DESCRIPTION OF THE TASK:
Set each line of the data down exactly, please.

** RECORDED DATA follows **

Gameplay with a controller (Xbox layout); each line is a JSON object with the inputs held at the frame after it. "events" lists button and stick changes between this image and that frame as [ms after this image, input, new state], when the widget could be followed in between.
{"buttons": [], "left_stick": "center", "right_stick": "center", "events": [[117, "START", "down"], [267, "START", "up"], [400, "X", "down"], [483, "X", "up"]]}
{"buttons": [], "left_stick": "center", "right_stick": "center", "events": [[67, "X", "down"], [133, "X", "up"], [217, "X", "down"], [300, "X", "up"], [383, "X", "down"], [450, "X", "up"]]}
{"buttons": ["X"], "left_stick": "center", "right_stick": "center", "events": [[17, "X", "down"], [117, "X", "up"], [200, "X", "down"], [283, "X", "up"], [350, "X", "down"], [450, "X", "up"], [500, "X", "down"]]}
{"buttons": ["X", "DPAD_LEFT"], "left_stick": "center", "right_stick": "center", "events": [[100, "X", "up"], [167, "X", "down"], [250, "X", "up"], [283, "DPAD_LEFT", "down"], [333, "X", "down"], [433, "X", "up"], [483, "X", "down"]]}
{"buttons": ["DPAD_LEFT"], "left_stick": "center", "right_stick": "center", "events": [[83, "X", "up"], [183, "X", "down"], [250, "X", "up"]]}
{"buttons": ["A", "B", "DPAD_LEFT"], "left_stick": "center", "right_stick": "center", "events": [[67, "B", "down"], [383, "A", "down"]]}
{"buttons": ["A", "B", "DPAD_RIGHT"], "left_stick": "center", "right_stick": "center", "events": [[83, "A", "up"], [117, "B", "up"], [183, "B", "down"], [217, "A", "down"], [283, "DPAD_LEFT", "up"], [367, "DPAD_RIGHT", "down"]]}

** End of RECORDED DATA **

TASK RESULT:
Gameplay with a controller (Xbox layout); each line is a JSON object with the inputs held at the frame after it. "events" lists button and stick changes between this image and that frame as [ms after this image, input, new state], when the widget could be followed in between.
{"buttons": [], "left_stick": "center", "right_stick": "center", "events": [[117, "START", "down"], [267, "START", "up"], [400, "X", "down"], [483, "X", "up"]]}
{"buttons": [], "left_stick": "center", "right_stick": "center", "events": [[67, "X", "down"], [133, "X", "up"], [217, "X", "down"], [300, "X", "up"], [383, "X", "down"], [450, "X", "up"]]}
{"buttons": ["X"], "left_stick": "center", "right_stick": "center", "events": [[17, "X", "down"], [117, "X", "up"], [200, "X", "down"], [283, "X", "up"], [350, "X", "down"], [450, "X", "up"], [500, "X", "down"]]}
{"buttons": ["X", "DPAD_LEFT"], "left_stick": "center", "right_stick": "center", "events": [[100, "X", "up"], [167, "X", "down"], [250, "X", "up"], [283, "DPAD_LEFT", "down"], [333, "X", "down"], [433, "X", "up"], [483, "X", "down"]]}
{"buttons": ["DPAD_LEFT"], "left_stick": "center", "right_stick": "center", "events": [[83, "X", "up"], [183, "X", "down"], [250, "X", "up"]]}
{"buttons": ["A", "B", "DPAD_LEFT"], "left_stick": "center", "right_stick": "center", "events": [[67, "B", "down"], [383, "A", "down"]]}
{"buttons": ["A", "B", "DPAD_RIGHT"], "left_stick": "center", "right_stick": "center", "events": [[83, "A", "up"], [117, "B", "up"], [183, "B", "down"], [217, "A", "down"], [283, "DPAD_LEFT", "up"], [367, "DPAD_RIGHT", "down"]]}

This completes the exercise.